Trump: "Eliminare navi posamine a Hormuz". Iran, a Teheran in azione sistemi di difesa - Diretta
(Adnkronos) - "Controlliamo lo Stretto di Hormuz". Dopo la tregua prolungata a tempo indeterminato da Donald Trump nella guerra tra Iran e Usa, prosegue tuttavia il blocco navale americano. Le forze statunitensi hanno ordinato a 31 navi di invertire la rotta o di tornare in porto. Intanto, nel giorno in cui il tycoon ha ordinato alla Marina militare Usa di "sparare ed eliminare" qualsiasi nave posamina presente nelle acque dello Stretto - rivendicandone poi il controllo "totale" -, Teheran incassa i primi proventi del padaggio riscosso per il transito. I media iraniani riferiscono che a Teheran sono entrati in azione i sistemi di difesa aerea.
Il ministro della Difesa israeliano Katz spiega intanto che Israele è pronto a riprendere la guerra contro l'Iran, restando in attesa del via libera Usa per "completare l'eliminazione della dinastia Khamenei e riportare Teheran al Medioevo".

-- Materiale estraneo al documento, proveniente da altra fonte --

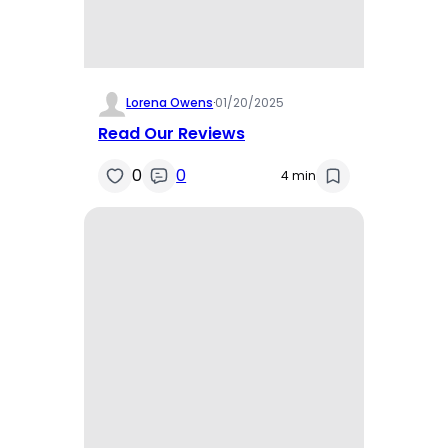
Lorena Owens
·
01/20/2025
Read Our Reviews
0
0
4 min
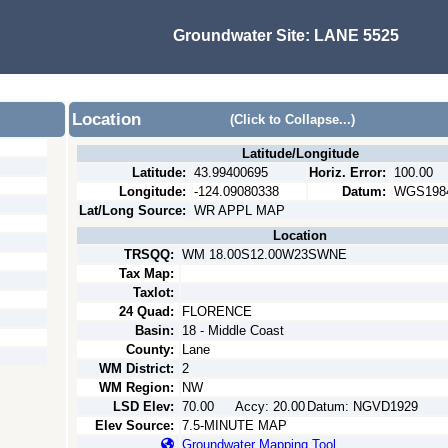
Groundwater Site:
LANE 5525
Location
(Click to Collapse...)
Latitude/Longitude
Latitude:
43.99400695
Horiz. Error:
100.00
Longitude:
-124.09080338
Datum:
WGS198
Lat/Long Source:
WR APPL MAP
Location
TRSQQ:
WM 18.00S12.00W23SWNE
Tax Map:
Taxlot:
24 Quad:
FLORENCE
Basin:
18 - Middle Coast
County:
Lane
WM District:
2
WM Region:
NW
LSD Elev:
70.00
Accy:
20.00
Datum:
NGVD1929
Elev Source:
7.5-MINUTE MAP
Groundwater Mapping Tool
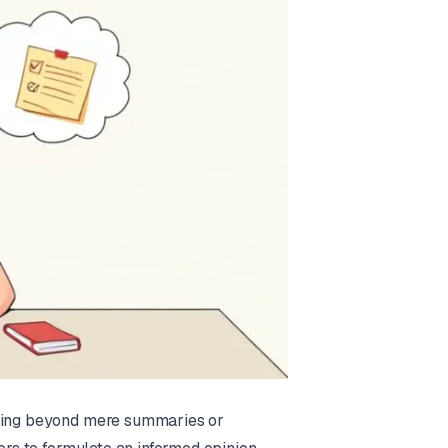
oving beyond mere summaries or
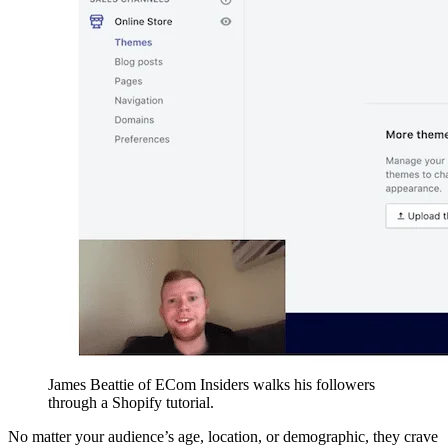
James Beattie of ECom Insiders walks his followers
through a Shopify tutorial.
No matter your audience’s age, location, or demographic, they crave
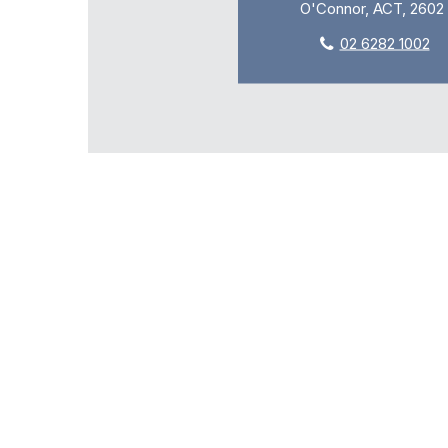
O'Connor, ACT, 2602
02 6282 1002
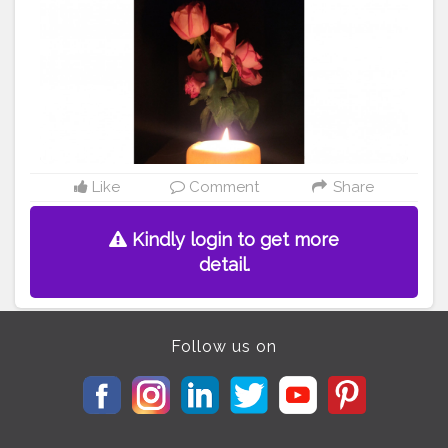
Like
Comment
Share
Kindly login to get more
detail.
Follow us on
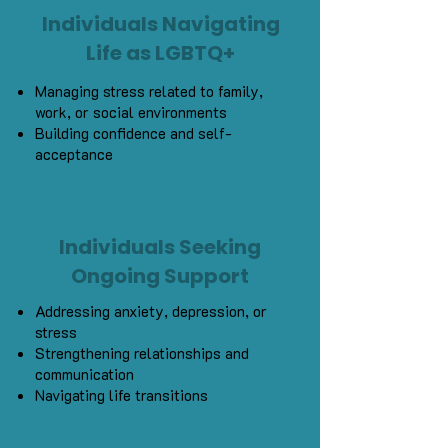
Individuals Navigating
Life as LGBTQ+
Managing stress related to family,
work, or social environments
Building confidence and self-
acceptance
Individuals Seeking
Ongoing Support
Addressing anxiety, depression, or
stress
Strengthening relationships and
communication
Navigating life transitions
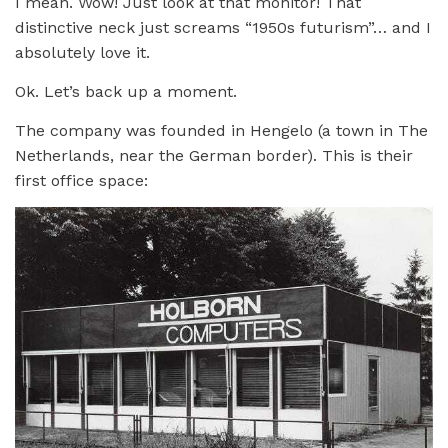
I mean. Wow! Just look at that monitor! That
distinctive neck just screams “1950s futurism”… and I
absolutely love it.
Ok. Let’s back up a moment.
The company was founded in Hengelo (a town in The
Netherlands, near the German border). This is their
first office space:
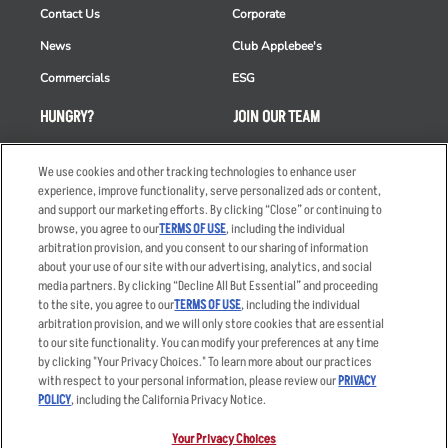
Contact Us
Corporate
News
Club Applebee's
Commercials
ESG
HUNGRY?
JOIN OUR TEAM
Takeout
Careers
We use cookies and other tracking technologies to enhance user
Order Delivery
Applicant & Employee
experience, improve functionality, serve personalized ads or content,
Privacy Notice
and support our marketing efforts. By clicking “Close” or continuing to
Restaurant List
browse, you agree to our
TERMS OF USE
, including the individual
Nutrition & Allergens
arbitration provision, and you consent to our sharing of information
about your use of our site with our advertising, analytics, and social
media partners. By clicking “Decline All But Essential” and proceeding
to the site, you agree to our
TERMS OF USE
, including the individual
arbitration provision, and we will only store cookies that are essential
Accessibility Statement
Terms
to our site functionality. You can modify your preferences at any time
by clicking "Your Privacy Choices." To learn more about our practices
Privacy Policy
Other Terms
with respect to your personal information, please review our
PRIVACY
Your Advertising Choices
Sitemap
POLICY
, including the California Privacy Notice.
Privacy Web Form
Your Privacy Choices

Nel frattempo Trump "non ha fretta di concludere l'accordo con l'Iran", ha spiegato lo stesso presidente americano a Fox News, precisando che "la politica, incluse le elezioni di midterm, non influirà sui tempi".
Intanto il Pentagono ha annunciato via social che il Segretario alla Marina degli Stati Uniti, John Phelan, lascerà l'incarico "con effetto immediato". Phelan "lascia l'amministrazione, con effetto immediato", ha dichiarato il portavoce del Pentagono, Sean Parnell, in una dichiarazione su X, aggiungendo che sarà sostituito ad interim dal sottosegretario Hung Ca.